*What needs to be done:*
Each record that follows must be given again without alteration.

*Given information:*

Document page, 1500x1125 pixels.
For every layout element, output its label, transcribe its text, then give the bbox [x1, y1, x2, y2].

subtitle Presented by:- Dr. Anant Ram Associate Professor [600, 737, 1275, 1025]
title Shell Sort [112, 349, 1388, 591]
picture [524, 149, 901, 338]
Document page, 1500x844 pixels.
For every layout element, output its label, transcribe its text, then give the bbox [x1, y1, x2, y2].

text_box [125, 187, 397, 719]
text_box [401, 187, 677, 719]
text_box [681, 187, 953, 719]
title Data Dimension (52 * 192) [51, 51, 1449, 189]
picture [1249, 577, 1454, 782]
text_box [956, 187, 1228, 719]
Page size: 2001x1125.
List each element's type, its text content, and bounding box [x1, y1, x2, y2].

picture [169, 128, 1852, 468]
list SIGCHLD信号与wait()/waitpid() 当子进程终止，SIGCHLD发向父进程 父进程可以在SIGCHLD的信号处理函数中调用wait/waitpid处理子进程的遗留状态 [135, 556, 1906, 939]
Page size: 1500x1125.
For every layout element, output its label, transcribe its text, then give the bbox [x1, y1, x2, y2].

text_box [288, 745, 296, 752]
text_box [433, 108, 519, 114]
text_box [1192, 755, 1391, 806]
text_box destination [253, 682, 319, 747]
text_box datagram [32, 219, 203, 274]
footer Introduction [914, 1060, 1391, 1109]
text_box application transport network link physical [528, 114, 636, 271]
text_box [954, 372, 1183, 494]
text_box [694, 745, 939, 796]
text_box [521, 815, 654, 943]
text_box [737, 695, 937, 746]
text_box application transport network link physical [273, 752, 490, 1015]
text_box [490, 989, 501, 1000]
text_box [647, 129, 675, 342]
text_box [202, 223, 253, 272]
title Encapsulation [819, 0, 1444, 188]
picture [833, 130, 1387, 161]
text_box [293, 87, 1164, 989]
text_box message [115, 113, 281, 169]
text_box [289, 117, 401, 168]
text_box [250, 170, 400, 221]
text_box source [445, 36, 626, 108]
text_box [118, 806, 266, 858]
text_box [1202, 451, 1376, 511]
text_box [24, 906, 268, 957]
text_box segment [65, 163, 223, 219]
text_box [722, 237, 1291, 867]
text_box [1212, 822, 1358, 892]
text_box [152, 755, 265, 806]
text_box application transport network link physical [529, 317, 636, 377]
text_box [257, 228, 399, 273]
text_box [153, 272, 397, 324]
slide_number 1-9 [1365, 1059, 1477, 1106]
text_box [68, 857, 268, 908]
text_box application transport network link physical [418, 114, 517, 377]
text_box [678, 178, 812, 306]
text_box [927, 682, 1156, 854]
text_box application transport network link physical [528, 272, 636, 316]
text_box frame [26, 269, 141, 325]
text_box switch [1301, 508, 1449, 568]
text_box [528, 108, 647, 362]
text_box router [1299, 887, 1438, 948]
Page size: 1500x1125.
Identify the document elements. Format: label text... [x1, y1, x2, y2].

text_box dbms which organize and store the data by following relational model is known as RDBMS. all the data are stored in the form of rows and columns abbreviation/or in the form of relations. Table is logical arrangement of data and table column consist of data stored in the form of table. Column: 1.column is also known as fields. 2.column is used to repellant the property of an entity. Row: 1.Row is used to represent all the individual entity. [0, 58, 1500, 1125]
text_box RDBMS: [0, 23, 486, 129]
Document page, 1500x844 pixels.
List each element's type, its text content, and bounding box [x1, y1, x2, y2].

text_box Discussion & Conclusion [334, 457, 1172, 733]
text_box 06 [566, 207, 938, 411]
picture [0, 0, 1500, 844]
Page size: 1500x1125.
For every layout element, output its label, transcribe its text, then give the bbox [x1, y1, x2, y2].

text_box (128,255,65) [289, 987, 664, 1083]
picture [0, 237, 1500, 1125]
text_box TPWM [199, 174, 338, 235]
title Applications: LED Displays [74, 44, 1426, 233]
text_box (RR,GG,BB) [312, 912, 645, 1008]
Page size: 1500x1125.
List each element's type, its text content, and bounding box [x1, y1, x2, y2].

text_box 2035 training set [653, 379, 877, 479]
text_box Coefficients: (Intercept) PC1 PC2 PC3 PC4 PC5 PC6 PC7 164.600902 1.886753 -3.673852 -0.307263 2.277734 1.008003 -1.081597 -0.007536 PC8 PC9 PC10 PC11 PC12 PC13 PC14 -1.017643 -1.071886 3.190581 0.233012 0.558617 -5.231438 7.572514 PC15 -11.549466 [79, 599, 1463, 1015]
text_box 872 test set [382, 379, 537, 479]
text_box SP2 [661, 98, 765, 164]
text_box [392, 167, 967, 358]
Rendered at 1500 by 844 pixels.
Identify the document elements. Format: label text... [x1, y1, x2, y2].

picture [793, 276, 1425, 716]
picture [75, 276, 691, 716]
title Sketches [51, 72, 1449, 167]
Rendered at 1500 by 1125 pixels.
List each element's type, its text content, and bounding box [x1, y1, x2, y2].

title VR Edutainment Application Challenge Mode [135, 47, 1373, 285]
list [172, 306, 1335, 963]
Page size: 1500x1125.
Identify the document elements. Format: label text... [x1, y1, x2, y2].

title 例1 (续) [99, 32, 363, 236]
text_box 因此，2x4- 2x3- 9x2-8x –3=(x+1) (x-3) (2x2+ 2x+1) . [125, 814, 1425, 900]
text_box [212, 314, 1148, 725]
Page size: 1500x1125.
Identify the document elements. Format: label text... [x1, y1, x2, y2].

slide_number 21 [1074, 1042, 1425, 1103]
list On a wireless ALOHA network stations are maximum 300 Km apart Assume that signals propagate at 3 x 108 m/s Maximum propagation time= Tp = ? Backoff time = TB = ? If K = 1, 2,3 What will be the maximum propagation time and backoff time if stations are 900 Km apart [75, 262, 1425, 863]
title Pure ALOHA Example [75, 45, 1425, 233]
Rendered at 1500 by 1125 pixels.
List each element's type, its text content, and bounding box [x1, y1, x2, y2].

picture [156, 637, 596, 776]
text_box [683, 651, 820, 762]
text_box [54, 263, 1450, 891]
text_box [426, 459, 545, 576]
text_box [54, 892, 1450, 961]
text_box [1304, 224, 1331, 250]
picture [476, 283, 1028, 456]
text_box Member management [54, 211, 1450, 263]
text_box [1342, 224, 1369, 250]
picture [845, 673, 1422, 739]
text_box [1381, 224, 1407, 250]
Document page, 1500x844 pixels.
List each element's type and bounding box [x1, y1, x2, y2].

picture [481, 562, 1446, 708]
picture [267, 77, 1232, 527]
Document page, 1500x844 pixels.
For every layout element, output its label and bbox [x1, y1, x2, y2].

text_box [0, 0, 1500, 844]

*The answer:*
Document page, 1500x1125 pixels.
For every layout element, output its label, transcribe its text, then give the bbox [x1, y1, x2, y2].

subtitle Presented by:- Dr. Anant Ram Associate Professor [600, 737, 1275, 1025]
title Shell Sort [112, 349, 1388, 591]
picture [524, 149, 901, 338]
Document page, 1500x844 pixels.
For every layout element, output its label, transcribe its text, then give the bbox [x1, y1, x2, y2].

text_box [125, 187, 397, 719]
text_box [401, 187, 677, 719]
text_box [681, 187, 953, 719]
title Data Dimension (52 * 192) [51, 51, 1449, 189]
picture [1249, 577, 1454, 782]
text_box [956, 187, 1228, 719]
Page size: 2001x1125.
List each element's type, its text content, and bounding box [x1, y1, x2, y2].

picture [169, 128, 1852, 468]
list SIGCHLD信号与wait()/waitpid() 当子进程终止，SIGCHLD发向父进程 父进程可以在SIGCHLD的信号处理函数中调用wait/waitpid处理子进程的遗留状态 [135, 556, 1906, 939]
Page size: 1500x1125.
For every layout element, output its label, transcribe its text, then give the bbox [x1, y1, x2, y2].

text_box [288, 745, 296, 752]
text_box [433, 108, 519, 114]
text_box [1192, 755, 1391, 806]
text_box destination [253, 682, 319, 747]
text_box datagram [32, 219, 203, 274]
footer Introduction [914, 1060, 1391, 1109]
text_box application transport network link physical [528, 114, 636, 271]
text_box [954, 372, 1183, 494]
text_box [694, 745, 939, 796]
text_box [521, 815, 654, 943]
text_box [737, 695, 937, 746]
text_box application transport network link physical [273, 752, 490, 1015]
text_box [490, 989, 501, 1000]
text_box [647, 129, 675, 342]
text_box [202, 223, 253, 272]
title Encapsulation [819, 0, 1444, 188]
picture [833, 130, 1387, 161]
text_box [293, 87, 1164, 989]
text_box message [115, 113, 281, 169]
text_box [289, 117, 401, 168]
text_box [250, 170, 400, 221]
text_box source [445, 36, 626, 108]
text_box [118, 806, 266, 858]
text_box [1202, 451, 1376, 511]
text_box [24, 906, 268, 957]
text_box segment [65, 163, 223, 219]
text_box [722, 237, 1291, 867]
text_box [1212, 822, 1358, 892]
text_box [152, 755, 265, 806]
text_box application transport network link physical [529, 317, 636, 377]
text_box [257, 228, 399, 273]
text_box [153, 272, 397, 324]
slide_number 1-9 [1365, 1059, 1477, 1106]
text_box [68, 857, 268, 908]
text_box application transport network link physical [418, 114, 517, 377]
text_box [678, 178, 812, 306]
text_box [927, 682, 1156, 854]
text_box application transport network link physical [528, 272, 636, 316]
text_box frame [26, 269, 141, 325]
text_box switch [1301, 508, 1449, 568]
text_box [528, 108, 647, 362]
text_box router [1299, 887, 1438, 948]
Page size: 1500x1125.
Identify the document elements. Format: label text... [x1, y1, x2, y2].

text_box dbms which organize and store the data by following relational model is known as RDBMS. all the data are stored in the form of rows and columns abbreviation/or in the form of relations. Table is logical arrangement of data and table column consist of data stored in the form of table. Column: 1.column is also known as fields. 2.column is used to repellant the property of an entity. Row: 1.Row is used to represent all the individual entity. [0, 58, 1500, 1125]
text_box RDBMS: [0, 23, 486, 129]
Document page, 1500x844 pixels.
List each element's type, its text content, and bounding box [x1, y1, x2, y2].

text_box Discussion & Conclusion [334, 457, 1172, 733]
text_box 06 [566, 207, 938, 411]
picture [0, 0, 1500, 844]
Page size: 1500x1125.
For every layout element, output its label, transcribe its text, then give the bbox [x1, y1, x2, y2].

text_box (128,255,65) [289, 987, 664, 1083]
picture [0, 237, 1500, 1125]
text_box TPWM [199, 174, 338, 235]
title Applications: LED Displays [74, 44, 1426, 233]
text_box (RR,GG,BB) [312, 912, 645, 1008]
Page size: 1500x1125.
List each element's type, its text content, and bounding box [x1, y1, x2, y2].

text_box 2035 training set [653, 379, 877, 479]
text_box Coefficients: (Intercept) PC1 PC2 PC3 PC4 PC5 PC6 PC7 164.600902 1.886753 -3.673852 -0.307263 2.277734 1.008003 -1.081597 -0.007536 PC8 PC9 PC10 PC11 PC12 PC13 PC14 -1.017643 -1.071886 3.190581 0.233012 0.558617 -5.231438 7.572514 PC15 -11.549466 [79, 599, 1463, 1015]
text_box 872 test set [382, 379, 537, 479]
text_box SP2 [661, 98, 765, 164]
text_box [392, 167, 967, 358]
Rendered at 1500 by 844 pixels.
Identify the document elements. Format: label text... [x1, y1, x2, y2].

picture [793, 276, 1425, 716]
picture [75, 276, 691, 716]
title Sketches [51, 72, 1449, 167]
Rendered at 1500 by 1125 pixels.
List each element's type, its text content, and bounding box [x1, y1, x2, y2].

title VR Edutainment Application Challenge Mode [135, 47, 1373, 285]
list [172, 306, 1335, 963]
Page size: 1500x1125.
Identify the document elements. Format: label text... [x1, y1, x2, y2].

title 例1 (续) [99, 32, 363, 236]
text_box 因此，2x4- 2x3- 9x2-8x –3=(x+1) (x-3) (2x2+ 2x+1) . [125, 814, 1425, 900]
text_box [212, 314, 1148, 725]
Page size: 1500x1125.
Identify the document elements. Format: label text... [x1, y1, x2, y2].

slide_number 21 [1074, 1042, 1425, 1103]
list On a wireless ALOHA network stations are maximum 300 Km apart Assume that signals propagate at 3 x 108 m/s Maximum propagation time= Tp = ? Backoff time = TB = ? If K = 1, 2,3 What will be the maximum propagation time and backoff time if stations are 900 Km apart [75, 262, 1425, 863]
title Pure ALOHA Example [75, 45, 1425, 233]
Rendered at 1500 by 1125 pixels.
List each element's type, its text content, and bounding box [x1, y1, x2, y2].

picture [156, 637, 596, 776]
text_box [683, 651, 820, 762]
text_box [54, 263, 1450, 891]
text_box [426, 459, 545, 576]
text_box [54, 892, 1450, 961]
text_box [1304, 224, 1331, 250]
picture [476, 283, 1028, 456]
text_box Member management [54, 211, 1450, 263]
text_box [1342, 224, 1369, 250]
picture [845, 673, 1422, 739]
text_box [1381, 224, 1407, 250]
Document page, 1500x844 pixels.
List each element's type and bounding box [x1, y1, x2, y2].

picture [481, 562, 1446, 708]
picture [267, 77, 1232, 527]
Document page, 1500x844 pixels.
For every layout element, output its label and bbox [x1, y1, x2, y2].

text_box [0, 0, 1500, 844]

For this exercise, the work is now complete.